**Text to read:**
— Start —

The poverty rate in rural Virginia is 16 percent, compared with
about 9 percent in urban areas; according to federal statistics, more than 17
percent of the rural population has not completed high school. When she taught
shop, many of the 13- and 14-year-old boys in her classes were functionally
illiterate, familiar with tools but unable to read instruction manuals. With no
jobs nearby, their parents became cross-country truckers, leaving the children
alone for long periods.

“These were realities I didn’t know existed,” she said, adding
that Virginia’s rural poor are often undercounted because a lot of families
live up in the hills. Others rent substandard trailers “that should be
condemned.”

Kulick, a parishioner of Our Lady of the Blue Ridge Church in
Madison since it was founded in 1977, became an advocate for her new neighbors,
traveling to churches in Arlington and Fairfax counties to speak on Sundays
after Mass to build connections and seek donations. She works closely with her
parish, which does its own outreach, and with the Madison Emergency Services
Association, a small local nonprofit that runs a food pantry and thrift shop.

Kulick knows Catholics in Northern Virginia are generous, raising
tens of thousands of dollars a year for global appeals — but many have no idea
of the poverty that exists within their own diocese, just two hours away. “We
have this hidden blindness to our own poor,” she said.

Her four children, three of whom are alumni of Christendom
College in Front Royal, realized that technology could go a long way to help in
Kulick’s mission. They recently created a nonprofit called Catholic Outreach
for Rural Virginia, or CORV, and built an informational website to help educate
people about rural poverty. A “Donate Now” button makes it easy to make
tax-deductible online contributions.

— End —

Can you duplicate the stretch of the rural poverty text from "Kulick, a parishioner" through "and thrift shop."? Nothing here calls for the items.

**Supplied records:**

— Start —

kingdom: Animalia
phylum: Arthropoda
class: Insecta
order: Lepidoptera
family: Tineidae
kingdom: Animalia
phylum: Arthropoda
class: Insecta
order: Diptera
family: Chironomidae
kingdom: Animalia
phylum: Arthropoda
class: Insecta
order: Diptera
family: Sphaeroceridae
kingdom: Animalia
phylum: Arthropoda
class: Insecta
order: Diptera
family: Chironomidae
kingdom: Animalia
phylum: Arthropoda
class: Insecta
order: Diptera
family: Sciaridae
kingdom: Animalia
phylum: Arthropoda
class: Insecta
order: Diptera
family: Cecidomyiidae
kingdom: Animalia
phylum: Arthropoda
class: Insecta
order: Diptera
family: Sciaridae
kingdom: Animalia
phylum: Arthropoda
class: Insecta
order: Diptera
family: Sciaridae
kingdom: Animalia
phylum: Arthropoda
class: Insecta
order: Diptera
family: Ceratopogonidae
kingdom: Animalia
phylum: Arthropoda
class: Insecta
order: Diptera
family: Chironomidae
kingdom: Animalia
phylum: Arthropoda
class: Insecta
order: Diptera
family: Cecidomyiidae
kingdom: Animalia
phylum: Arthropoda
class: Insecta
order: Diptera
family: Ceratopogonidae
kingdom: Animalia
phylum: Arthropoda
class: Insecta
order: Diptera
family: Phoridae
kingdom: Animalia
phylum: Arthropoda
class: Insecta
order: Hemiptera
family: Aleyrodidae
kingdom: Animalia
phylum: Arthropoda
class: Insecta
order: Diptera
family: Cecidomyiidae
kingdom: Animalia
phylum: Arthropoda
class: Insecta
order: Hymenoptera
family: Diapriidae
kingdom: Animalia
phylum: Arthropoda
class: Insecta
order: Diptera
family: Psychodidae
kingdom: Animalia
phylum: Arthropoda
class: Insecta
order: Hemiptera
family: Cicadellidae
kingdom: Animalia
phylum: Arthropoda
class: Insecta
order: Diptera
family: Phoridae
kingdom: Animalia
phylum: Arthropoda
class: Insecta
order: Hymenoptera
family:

— End —

**Finished answer:**
Kulick, a parishioner of Our Lady of the Blue Ridge Church in
Madison since it was founded in 1977, became an advocate for her new neighbors,
traveling to churches in Arlington and Fairfax counties to speak on Sundays
after Mass to build connections and seek donations. She works closely with her
parish, which does its own outreach, and with the Madison Emergency Services
Association, a small local nonprofit that runs a food pantry and thrift shop.